Je pourrais balayer ce genre d’intervention d’un revers de la main s’il ne s’agissait pas de M. Bonne élève, charismatique, torturée, chieuse, rebelle. À chacune de ses questions, la classe semble suspendue à ses lèvres. De ma voix la plus assurée j’explique qu’il s’agit du mode d’expression du poète. Qu’il s’adresse à une sensibilité qui n’est peut-être pas celle de M. mais qui existe, qui a ses façons de fonctionner qu’il est bon de connaître, afin de ne pas se retrouver démuni face à la poésie, tant au brevet que dans la vie. Je termine sur une question qui, le reste du temps, affirme tant ma bienveillance que mon professionnalisme mais qui, là, semble une attente de verdict :

“Ma réponse vous convient-elle ?”

Hochement de tête. Comme à chaque fois depuis le début de l’année, j’ai passé le test. Au prix d’un affolement que je ne m’explique pas. Ou plutôt si. J’ai toujours en tête les conflits entre M. et V. dont je sais qu’il fonde ses enseignements et son autorité sur des fondations si voisines des miennes. Leur relation est infiniment compliquée et ne s’arrange pas avec les années. Pour l’instant, M. accepte ce que je lui dis. Pour combien de temps ?

Café avec T. Il s’apprête à passer la certification cinéma. Un simple stage peut y préparer. Je ne me suis inscrit à aucune formation cette année. Signal d’alarme. Orientation 3ème, accueil nouveaux collègues, tutorats, préparation de la réforme. Ylisse me prend du temps. Beaucoup de temps. Attention.

Après deux heures passées à buller, les yeux dans le vague, j’entame une dernière heure de latin avec les 4èmes. Version sur les conquêtes romaines. La justification divine de leurs guerres d’expansion.

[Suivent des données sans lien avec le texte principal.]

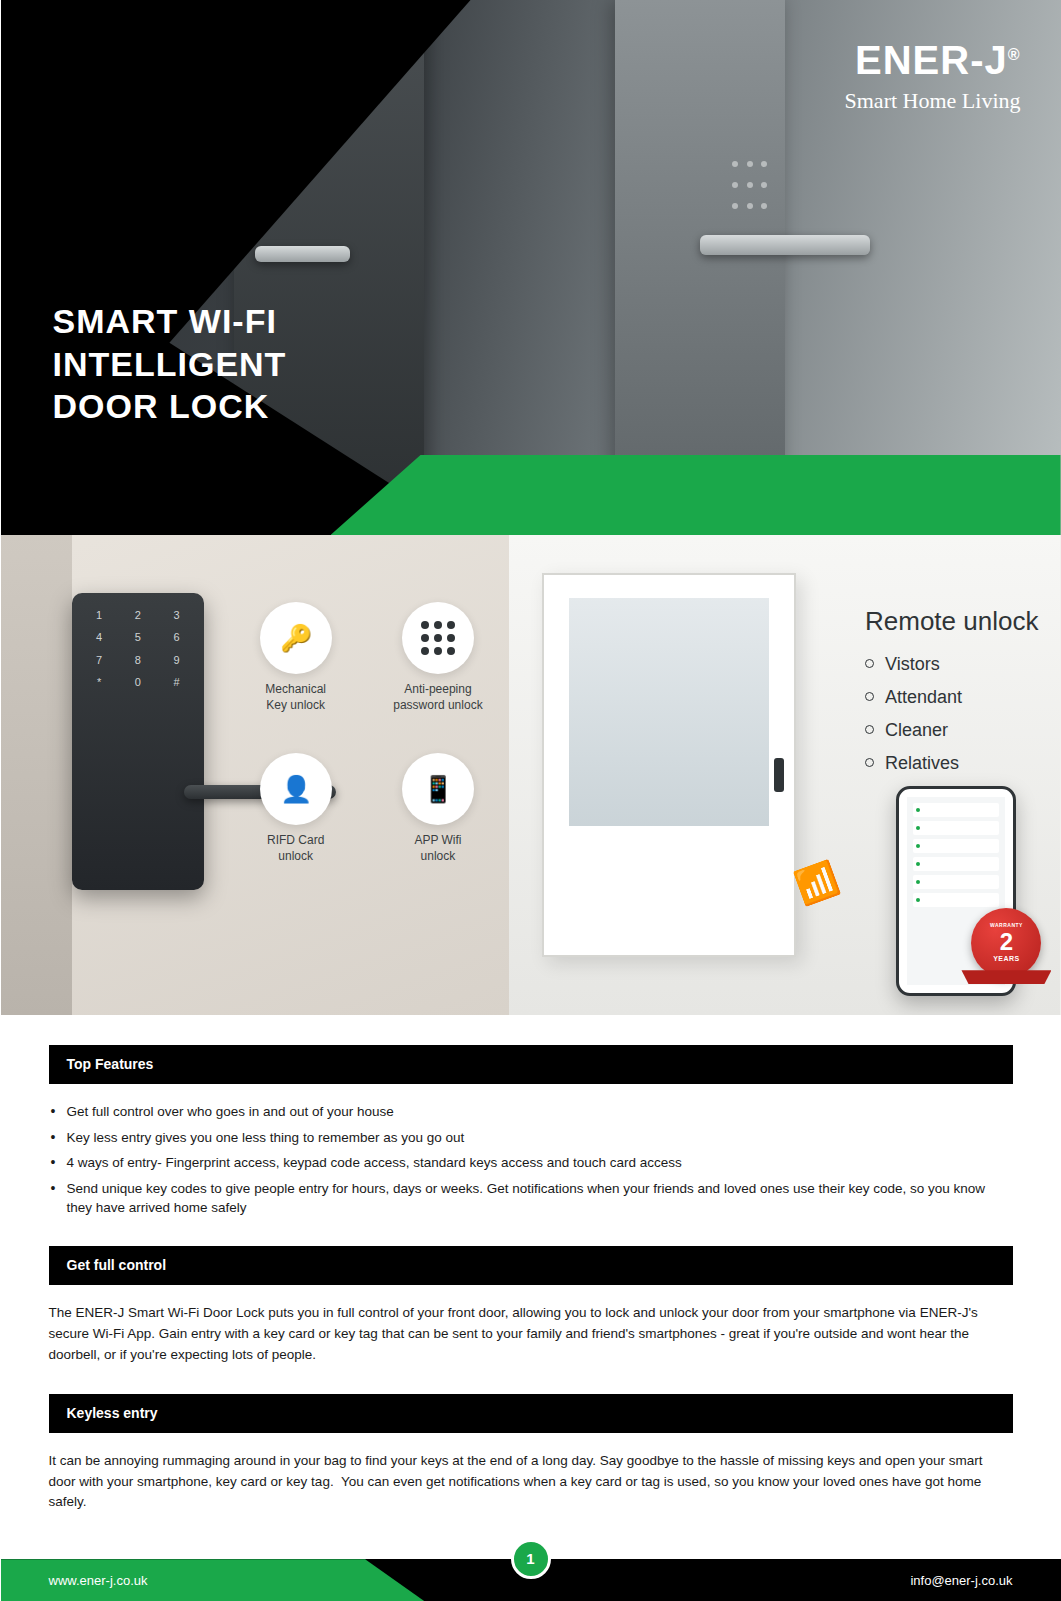Smart Wi-Fi
Intelligent
Door Lock
ENER-J®
Smart Home Living
123 456 789 *0#
🔑
Mechanical
Key unlock
Anti-peeping
password unlock
👤
RIFD Card
unlock
📱
APP Wifi
unlock
Remote unlock
Vistors
Attendant
Cleaner
Relatives
📶
WARRANTY
2
YEARS
Top Features
Get full control over who goes in and out of your house
Key less entry gives you one less thing to remember as you go out
4 ways of entry- Fingerprint access, keypad code access, standard keys access and touch card access
Send unique key codes to give people entry for hours, days or weeks. Get notifications when your friends and loved ones use their key code, so you know they have arrived home safely
Get full control
The ENER-J Smart Wi-Fi Door Lock puts you in full control of your front door, allowing you to lock and unlock your door from your smartphone via ENER-J's secure Wi-Fi App. Gain entry with a key card or key tag that can be sent to your family and friend's smartphones - great if you're outside and wont hear the doorbell, or if you're expecting lots of people.
Keyless entry
It can be annoying rummaging around in your bag to find your keys at the end of a long day. Say goodbye to the hassle of missing keys and open your smart door with your smartphone, key card or key tag. You can even get notifications when a key card or tag is used, so you know your loved ones have got home safely.
1
www.ener-j.co.uk info@ener-j.co.uk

“Ils font comme les terroristes, monsieur ! Ils se servent de la religion !
– Tu racontes n’importe quoi. Déjà ils ne nient pas le modèle des vaincus. En plus, c’était il y a plus de 2000 ans.”

Dix minutes durant, ils argumentent. Manipulent les concepts et les événements. Sereinement. Pas une seule fois le ton ne monte. Ils ne demandent mon aide que pour s’assurer d’un point historique.

Sortie. Divine m’accoste. Divine la bien nommée. En 2de générale cette année. Tremblant, je lui demande comment ça se passe.

“Horriblement dur cette année. Sauf en français. Là, on voit La machine infernale. Ah, vous nous avez bien armé contre elle !”

Armer les môme contre la machine infernale… Parfois oui.